## RECORDS SHOWN:
================
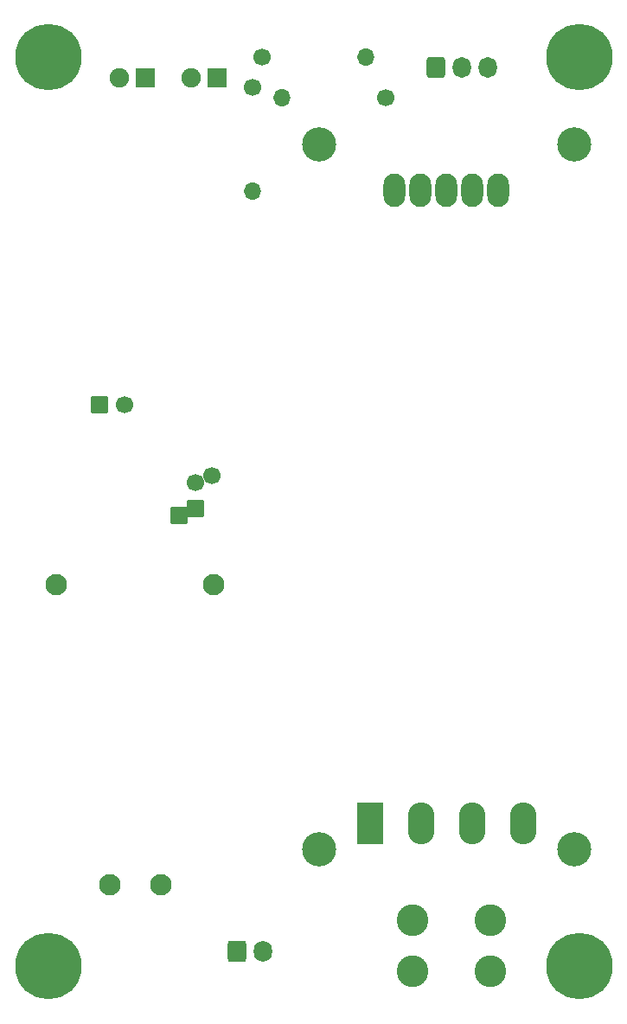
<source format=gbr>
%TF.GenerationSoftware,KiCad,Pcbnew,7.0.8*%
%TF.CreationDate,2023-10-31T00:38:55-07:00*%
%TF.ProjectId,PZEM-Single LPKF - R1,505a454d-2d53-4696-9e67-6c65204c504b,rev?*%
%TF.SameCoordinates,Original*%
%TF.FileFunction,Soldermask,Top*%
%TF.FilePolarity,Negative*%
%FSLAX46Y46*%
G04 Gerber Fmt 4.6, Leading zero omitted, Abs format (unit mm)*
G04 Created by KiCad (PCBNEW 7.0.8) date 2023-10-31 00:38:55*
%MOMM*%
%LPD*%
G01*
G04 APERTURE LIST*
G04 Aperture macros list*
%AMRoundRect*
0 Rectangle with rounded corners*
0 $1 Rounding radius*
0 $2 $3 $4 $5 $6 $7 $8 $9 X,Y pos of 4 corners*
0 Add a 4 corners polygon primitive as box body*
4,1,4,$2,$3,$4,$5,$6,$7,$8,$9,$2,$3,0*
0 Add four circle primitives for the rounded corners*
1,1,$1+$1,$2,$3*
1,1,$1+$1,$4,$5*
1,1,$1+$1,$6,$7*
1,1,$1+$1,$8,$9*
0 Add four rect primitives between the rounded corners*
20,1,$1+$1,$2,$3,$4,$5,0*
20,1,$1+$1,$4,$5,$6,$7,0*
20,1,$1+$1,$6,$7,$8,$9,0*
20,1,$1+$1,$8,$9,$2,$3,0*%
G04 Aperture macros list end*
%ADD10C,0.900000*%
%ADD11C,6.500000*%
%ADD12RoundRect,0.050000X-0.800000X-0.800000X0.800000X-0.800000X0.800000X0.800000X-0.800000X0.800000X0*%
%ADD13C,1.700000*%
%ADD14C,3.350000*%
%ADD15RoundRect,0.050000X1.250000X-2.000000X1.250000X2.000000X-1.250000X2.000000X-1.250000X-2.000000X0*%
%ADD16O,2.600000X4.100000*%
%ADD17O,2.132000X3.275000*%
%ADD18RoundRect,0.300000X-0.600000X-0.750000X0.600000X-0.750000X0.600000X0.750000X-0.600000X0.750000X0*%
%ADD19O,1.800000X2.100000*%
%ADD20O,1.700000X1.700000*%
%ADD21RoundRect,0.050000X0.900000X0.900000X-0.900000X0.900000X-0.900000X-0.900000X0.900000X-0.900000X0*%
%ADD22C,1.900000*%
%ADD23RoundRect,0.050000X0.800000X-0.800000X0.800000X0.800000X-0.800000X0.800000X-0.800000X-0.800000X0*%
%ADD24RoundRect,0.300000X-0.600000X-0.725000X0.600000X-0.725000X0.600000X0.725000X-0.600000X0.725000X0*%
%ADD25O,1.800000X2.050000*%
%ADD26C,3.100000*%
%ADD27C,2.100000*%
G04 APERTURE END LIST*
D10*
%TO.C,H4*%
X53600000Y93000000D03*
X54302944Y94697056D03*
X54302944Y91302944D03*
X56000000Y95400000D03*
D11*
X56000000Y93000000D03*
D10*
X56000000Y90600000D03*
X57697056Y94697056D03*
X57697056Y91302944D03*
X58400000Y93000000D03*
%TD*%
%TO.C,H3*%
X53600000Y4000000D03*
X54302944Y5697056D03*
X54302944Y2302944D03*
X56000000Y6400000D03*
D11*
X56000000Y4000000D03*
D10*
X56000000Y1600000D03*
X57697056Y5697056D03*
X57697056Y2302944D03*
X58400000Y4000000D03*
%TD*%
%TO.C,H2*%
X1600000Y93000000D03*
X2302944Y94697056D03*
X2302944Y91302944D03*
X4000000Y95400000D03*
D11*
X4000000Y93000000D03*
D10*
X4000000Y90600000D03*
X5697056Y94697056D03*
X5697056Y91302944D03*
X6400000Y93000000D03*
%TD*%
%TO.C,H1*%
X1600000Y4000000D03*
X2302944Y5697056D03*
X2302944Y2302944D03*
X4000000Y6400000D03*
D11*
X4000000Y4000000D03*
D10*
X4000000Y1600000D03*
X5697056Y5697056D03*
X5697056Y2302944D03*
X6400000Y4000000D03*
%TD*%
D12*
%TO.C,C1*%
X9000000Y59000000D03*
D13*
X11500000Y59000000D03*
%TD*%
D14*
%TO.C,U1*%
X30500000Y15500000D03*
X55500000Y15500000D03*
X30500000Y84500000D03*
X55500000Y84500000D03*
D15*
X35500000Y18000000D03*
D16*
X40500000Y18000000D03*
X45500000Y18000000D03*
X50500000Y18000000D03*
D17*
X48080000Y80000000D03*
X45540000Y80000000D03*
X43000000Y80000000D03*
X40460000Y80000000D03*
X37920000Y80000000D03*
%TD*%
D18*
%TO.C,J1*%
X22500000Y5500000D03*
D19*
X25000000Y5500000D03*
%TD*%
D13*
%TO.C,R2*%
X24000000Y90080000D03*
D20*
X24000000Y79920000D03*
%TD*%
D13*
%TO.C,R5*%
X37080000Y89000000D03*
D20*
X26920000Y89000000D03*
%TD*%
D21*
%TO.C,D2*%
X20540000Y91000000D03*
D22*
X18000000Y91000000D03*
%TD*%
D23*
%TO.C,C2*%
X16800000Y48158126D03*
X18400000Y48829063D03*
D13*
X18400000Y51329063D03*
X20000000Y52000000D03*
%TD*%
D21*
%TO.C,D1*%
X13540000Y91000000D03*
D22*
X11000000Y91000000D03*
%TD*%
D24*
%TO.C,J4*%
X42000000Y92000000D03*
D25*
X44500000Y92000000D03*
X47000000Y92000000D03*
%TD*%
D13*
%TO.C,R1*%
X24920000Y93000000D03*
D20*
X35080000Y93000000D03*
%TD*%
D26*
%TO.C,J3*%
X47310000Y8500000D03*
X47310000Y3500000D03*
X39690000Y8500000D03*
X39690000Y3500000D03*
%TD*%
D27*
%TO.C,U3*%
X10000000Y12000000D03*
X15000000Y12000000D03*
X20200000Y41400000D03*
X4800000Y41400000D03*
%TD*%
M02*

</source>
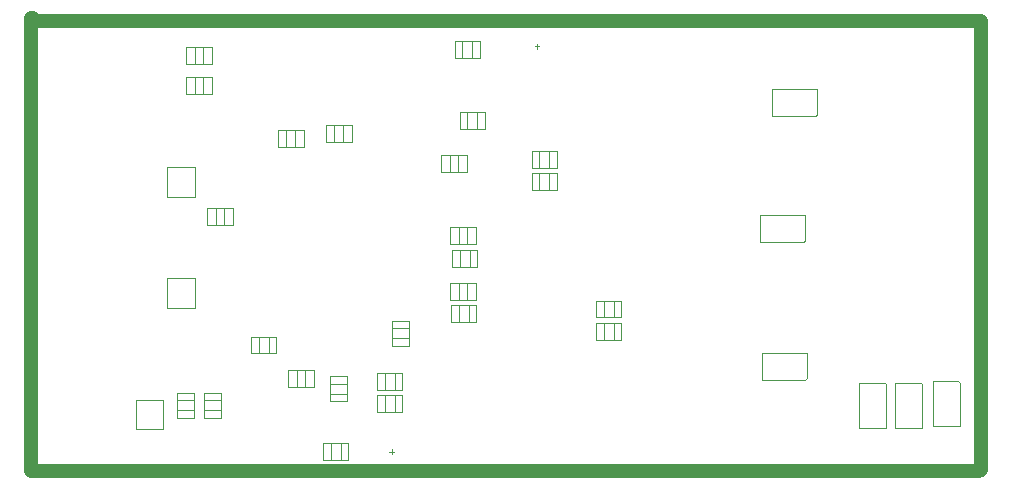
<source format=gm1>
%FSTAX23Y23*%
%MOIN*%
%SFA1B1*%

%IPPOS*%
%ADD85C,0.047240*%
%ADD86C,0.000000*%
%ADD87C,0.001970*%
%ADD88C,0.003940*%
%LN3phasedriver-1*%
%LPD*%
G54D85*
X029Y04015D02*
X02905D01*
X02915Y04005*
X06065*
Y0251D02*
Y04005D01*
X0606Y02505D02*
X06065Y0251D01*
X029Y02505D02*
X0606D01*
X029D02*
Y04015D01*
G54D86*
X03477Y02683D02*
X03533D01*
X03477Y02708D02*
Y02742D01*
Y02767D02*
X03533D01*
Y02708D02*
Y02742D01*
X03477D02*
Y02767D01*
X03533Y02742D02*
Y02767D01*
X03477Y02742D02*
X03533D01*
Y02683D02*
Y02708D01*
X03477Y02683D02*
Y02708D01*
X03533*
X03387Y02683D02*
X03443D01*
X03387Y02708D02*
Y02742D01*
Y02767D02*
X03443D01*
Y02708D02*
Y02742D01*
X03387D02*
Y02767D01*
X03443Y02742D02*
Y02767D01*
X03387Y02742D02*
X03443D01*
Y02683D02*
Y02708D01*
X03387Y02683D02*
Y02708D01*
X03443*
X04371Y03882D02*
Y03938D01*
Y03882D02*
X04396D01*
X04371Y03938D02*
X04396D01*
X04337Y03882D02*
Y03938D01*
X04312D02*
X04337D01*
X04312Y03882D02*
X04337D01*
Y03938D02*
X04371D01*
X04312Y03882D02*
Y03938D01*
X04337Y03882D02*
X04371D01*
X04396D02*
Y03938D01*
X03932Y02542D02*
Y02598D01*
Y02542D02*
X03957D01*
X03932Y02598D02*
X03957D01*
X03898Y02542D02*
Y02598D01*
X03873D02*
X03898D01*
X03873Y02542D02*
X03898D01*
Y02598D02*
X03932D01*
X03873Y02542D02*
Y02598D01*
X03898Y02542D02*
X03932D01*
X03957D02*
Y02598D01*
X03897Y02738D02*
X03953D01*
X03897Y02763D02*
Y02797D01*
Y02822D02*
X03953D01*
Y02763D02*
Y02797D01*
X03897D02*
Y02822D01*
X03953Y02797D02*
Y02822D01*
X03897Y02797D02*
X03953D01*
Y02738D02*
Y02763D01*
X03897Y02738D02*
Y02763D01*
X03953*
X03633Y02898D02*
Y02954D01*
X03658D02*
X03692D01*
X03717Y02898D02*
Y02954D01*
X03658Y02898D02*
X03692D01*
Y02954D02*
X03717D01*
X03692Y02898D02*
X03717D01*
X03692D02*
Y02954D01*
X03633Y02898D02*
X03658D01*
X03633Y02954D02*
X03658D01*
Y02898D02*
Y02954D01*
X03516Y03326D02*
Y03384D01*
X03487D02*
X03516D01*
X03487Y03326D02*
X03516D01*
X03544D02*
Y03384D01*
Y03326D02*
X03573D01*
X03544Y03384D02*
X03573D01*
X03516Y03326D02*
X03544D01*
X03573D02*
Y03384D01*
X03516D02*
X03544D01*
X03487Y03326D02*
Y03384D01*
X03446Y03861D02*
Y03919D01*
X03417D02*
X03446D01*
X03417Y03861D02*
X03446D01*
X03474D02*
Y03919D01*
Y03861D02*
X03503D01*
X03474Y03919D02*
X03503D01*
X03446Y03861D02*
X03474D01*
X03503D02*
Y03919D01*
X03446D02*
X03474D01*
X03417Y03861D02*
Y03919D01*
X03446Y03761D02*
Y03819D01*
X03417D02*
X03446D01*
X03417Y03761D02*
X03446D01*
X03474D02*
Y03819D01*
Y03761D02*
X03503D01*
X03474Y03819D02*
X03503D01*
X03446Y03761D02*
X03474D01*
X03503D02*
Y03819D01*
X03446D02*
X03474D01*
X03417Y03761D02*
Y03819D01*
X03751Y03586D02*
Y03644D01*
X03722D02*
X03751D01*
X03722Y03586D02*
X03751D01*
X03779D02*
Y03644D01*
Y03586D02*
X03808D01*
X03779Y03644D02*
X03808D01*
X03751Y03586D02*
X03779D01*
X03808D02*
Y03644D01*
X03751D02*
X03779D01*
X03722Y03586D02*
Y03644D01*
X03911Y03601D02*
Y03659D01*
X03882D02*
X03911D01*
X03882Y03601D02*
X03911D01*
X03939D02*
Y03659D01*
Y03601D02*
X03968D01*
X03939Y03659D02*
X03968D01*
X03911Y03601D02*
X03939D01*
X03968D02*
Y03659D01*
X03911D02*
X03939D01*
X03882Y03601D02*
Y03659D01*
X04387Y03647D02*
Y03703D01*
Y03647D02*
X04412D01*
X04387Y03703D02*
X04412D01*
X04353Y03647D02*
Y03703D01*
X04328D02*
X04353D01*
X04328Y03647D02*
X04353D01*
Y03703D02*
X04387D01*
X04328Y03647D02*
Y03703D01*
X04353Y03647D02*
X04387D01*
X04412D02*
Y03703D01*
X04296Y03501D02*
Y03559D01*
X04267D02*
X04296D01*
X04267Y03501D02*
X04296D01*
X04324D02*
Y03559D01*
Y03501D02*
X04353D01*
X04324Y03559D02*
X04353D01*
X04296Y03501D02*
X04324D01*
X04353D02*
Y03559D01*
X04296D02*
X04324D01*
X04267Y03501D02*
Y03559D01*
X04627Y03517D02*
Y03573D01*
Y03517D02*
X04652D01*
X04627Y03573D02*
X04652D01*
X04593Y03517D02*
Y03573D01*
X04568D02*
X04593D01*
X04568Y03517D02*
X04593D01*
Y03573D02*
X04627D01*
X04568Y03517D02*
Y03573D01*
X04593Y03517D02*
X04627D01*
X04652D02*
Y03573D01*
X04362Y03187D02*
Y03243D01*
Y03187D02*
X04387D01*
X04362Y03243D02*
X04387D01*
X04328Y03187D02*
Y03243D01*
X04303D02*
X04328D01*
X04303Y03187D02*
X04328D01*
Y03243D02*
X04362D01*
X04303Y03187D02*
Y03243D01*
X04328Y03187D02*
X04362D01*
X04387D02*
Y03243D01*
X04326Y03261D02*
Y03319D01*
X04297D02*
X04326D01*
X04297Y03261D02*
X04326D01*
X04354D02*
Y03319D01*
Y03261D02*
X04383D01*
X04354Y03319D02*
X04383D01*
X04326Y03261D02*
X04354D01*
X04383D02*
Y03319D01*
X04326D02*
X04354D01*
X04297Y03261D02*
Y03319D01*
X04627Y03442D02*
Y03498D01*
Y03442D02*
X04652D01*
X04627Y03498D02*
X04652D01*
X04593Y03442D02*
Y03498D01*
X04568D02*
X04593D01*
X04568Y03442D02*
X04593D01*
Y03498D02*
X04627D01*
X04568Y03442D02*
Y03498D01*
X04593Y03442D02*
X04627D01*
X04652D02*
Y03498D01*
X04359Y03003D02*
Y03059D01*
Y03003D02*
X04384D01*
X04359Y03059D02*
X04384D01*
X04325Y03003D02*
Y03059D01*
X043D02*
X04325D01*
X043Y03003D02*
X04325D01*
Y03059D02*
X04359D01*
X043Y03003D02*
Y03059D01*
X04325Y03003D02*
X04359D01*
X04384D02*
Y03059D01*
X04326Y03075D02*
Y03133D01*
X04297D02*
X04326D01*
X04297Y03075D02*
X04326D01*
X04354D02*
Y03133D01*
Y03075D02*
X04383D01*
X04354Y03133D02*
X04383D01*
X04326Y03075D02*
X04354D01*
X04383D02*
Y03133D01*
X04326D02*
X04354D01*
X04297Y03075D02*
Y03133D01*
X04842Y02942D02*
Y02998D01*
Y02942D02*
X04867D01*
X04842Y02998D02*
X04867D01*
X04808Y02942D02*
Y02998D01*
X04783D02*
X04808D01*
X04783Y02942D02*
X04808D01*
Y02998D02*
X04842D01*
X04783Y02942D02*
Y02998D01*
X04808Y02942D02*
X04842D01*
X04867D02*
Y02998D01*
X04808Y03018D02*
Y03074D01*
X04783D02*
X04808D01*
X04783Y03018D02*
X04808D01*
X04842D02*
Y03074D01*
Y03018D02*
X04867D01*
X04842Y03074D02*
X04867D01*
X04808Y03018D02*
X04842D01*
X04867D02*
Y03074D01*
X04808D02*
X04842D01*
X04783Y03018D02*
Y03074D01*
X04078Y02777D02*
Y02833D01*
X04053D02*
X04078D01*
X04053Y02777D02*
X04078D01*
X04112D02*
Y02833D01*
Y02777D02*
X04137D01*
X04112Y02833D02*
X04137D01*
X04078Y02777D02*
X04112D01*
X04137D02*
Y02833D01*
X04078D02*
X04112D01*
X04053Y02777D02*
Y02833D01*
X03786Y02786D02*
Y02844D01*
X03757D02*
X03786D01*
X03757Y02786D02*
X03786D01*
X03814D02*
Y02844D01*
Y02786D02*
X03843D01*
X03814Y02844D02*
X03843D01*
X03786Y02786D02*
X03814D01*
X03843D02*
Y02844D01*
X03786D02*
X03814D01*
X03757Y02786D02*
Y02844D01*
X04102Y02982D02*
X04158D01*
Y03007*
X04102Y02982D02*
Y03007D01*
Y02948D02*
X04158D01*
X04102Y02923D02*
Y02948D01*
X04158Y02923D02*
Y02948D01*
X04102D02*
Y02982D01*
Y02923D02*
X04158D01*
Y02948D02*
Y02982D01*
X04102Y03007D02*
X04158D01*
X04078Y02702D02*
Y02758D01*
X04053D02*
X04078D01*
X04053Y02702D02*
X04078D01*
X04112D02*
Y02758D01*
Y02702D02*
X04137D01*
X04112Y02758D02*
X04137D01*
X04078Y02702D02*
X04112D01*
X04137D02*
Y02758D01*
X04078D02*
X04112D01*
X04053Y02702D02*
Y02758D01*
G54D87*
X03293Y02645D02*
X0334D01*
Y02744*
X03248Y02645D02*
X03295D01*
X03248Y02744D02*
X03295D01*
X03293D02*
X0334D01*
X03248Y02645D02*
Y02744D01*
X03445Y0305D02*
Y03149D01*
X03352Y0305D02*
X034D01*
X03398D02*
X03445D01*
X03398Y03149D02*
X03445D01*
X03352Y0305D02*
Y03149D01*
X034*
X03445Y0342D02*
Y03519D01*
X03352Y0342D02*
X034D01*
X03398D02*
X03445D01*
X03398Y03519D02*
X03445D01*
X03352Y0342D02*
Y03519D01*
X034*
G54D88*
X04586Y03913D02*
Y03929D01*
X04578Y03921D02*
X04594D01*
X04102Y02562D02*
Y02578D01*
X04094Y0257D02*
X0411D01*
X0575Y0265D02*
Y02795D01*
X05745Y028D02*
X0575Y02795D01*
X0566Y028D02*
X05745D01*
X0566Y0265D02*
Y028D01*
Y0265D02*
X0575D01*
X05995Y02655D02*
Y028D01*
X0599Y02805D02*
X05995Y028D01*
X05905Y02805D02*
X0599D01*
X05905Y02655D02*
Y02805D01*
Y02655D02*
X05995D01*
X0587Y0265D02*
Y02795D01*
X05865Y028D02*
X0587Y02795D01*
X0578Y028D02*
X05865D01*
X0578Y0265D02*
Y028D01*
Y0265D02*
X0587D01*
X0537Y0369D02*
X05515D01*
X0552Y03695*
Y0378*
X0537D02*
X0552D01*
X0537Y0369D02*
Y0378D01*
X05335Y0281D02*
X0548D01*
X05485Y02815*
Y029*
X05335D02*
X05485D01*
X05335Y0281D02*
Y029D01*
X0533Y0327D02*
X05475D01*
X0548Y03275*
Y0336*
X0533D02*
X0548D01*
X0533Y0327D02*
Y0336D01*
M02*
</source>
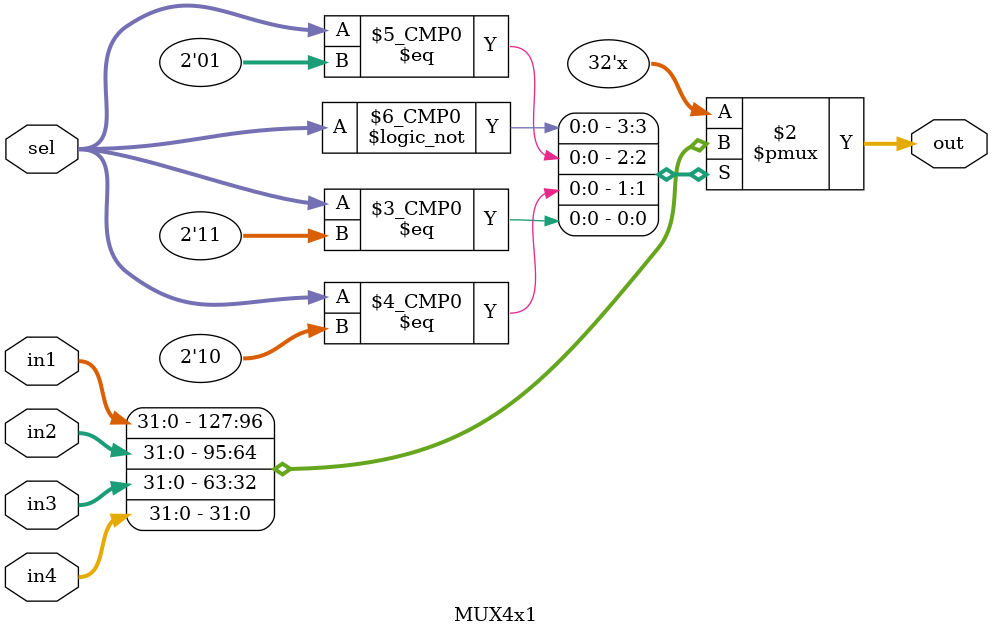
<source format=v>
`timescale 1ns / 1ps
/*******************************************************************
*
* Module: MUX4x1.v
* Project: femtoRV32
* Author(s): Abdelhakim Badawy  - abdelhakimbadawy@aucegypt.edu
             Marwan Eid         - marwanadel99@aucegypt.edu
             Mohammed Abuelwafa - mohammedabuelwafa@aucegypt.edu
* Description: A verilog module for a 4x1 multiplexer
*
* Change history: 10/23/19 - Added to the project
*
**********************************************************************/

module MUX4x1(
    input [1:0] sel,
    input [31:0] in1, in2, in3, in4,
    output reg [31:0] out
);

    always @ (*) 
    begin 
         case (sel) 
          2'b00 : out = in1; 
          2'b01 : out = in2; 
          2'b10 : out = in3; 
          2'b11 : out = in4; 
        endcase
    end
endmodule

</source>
================
## EXERCISE DETAILS:
Print, with pictures removed, exactly the lines of the records above from the top through the line containing "G04 Gerber Fmt".

## WORKED SOLUTION:
<source format=gbr>
%TF.GenerationSoftware,KiCad,Pcbnew,7.0.8*%
%TF.CreationDate,2023-10-31T00:38:55-07:00*%
%TF.ProjectId,PZEM-Single LPKF - R1,505a454d-2d53-4696-9e67-6c65204c504b,rev?*%
%TF.SameCoordinates,Original*%
%TF.FileFunction,Soldermask,Top*%
%TF.FilePolarity,Negative*%
%FSLAX46Y46*%
G04 Gerber Fmt 4.6, Leading zero omitted, Abs format (unit mm)*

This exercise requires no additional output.